Data records: Begin
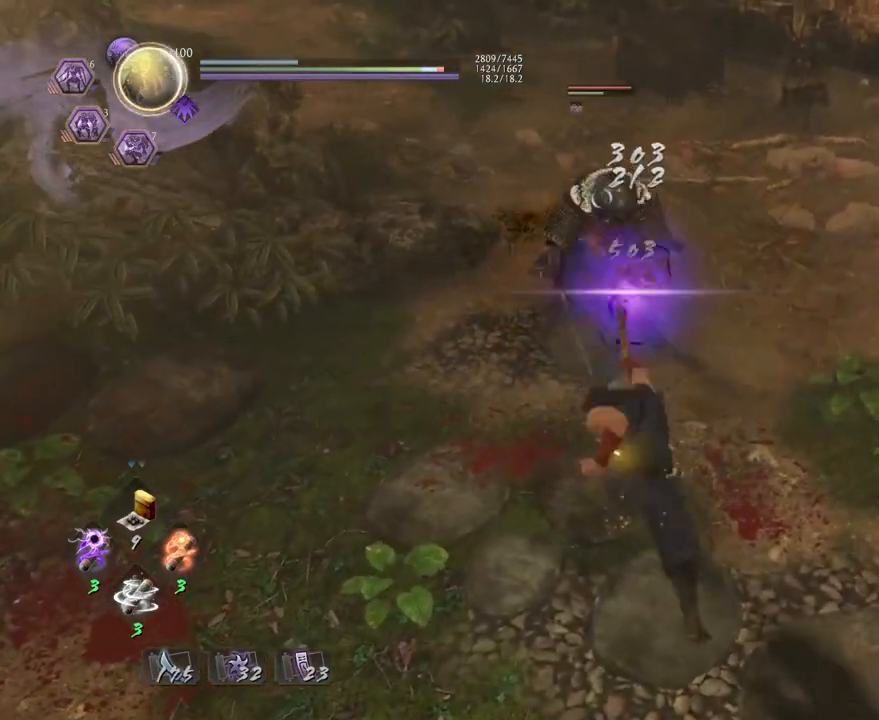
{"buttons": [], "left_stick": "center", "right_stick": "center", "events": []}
Data records: End
Data records: Begin
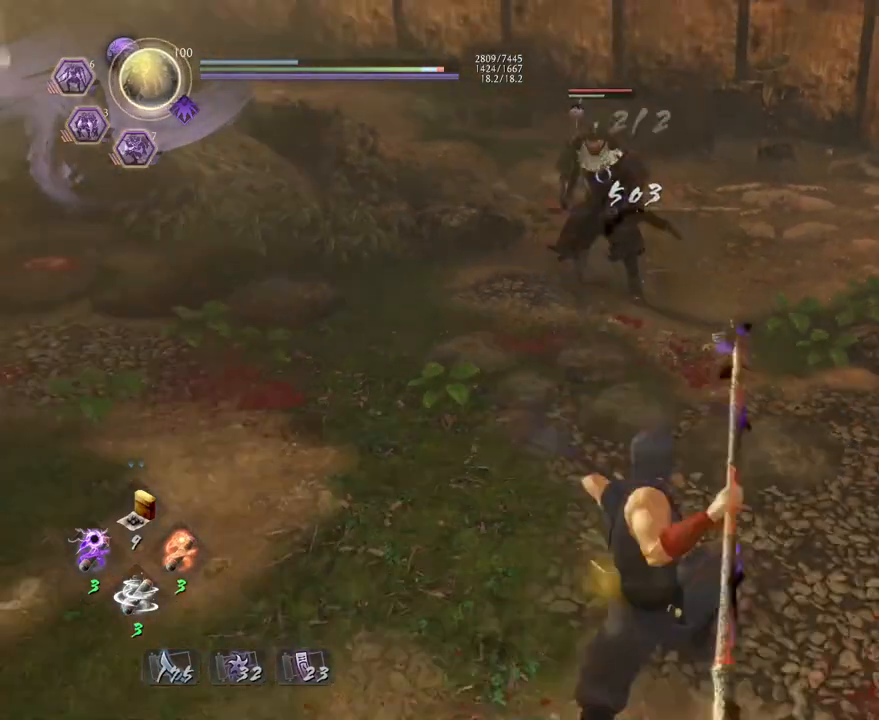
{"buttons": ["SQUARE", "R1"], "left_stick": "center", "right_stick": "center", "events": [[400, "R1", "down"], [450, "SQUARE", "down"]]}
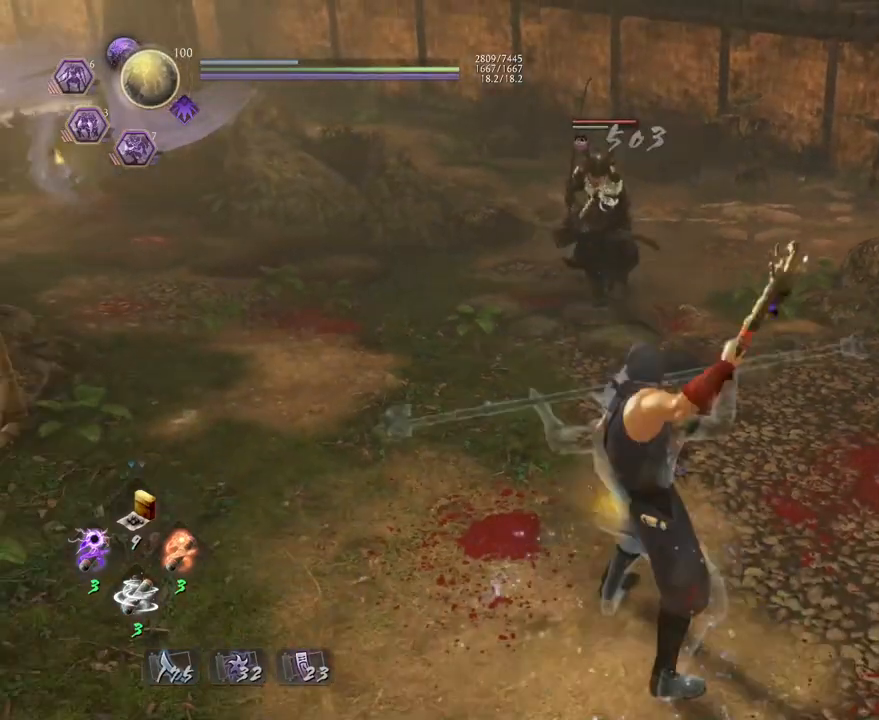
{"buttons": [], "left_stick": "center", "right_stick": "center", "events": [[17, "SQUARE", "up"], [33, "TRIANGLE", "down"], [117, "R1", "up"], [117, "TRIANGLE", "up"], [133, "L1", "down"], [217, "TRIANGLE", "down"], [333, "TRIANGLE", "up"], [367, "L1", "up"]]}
Data records: End
◆ Problem
Copy each line of the listing that contains the string "down".

◆ Solution for this problem
{"buttons": ["SQUARE", "R1"], "left_stick": "center", "right_stick": "center", "events": [[400, "R1", "down"], [450, "SQUARE", "down"]]}
{"buttons": [], "left_stick": "center", "right_stick": "center", "events": [[17, "SQUARE", "up"], [33, "TRIANGLE", "down"], [117, "R1", "up"], [117, "TRIANGLE", "up"], [133, "L1", "down"], [217, "TRIANGLE", "down"], [333, "TRIANGLE", "up"], [367, "L1", "up"]]}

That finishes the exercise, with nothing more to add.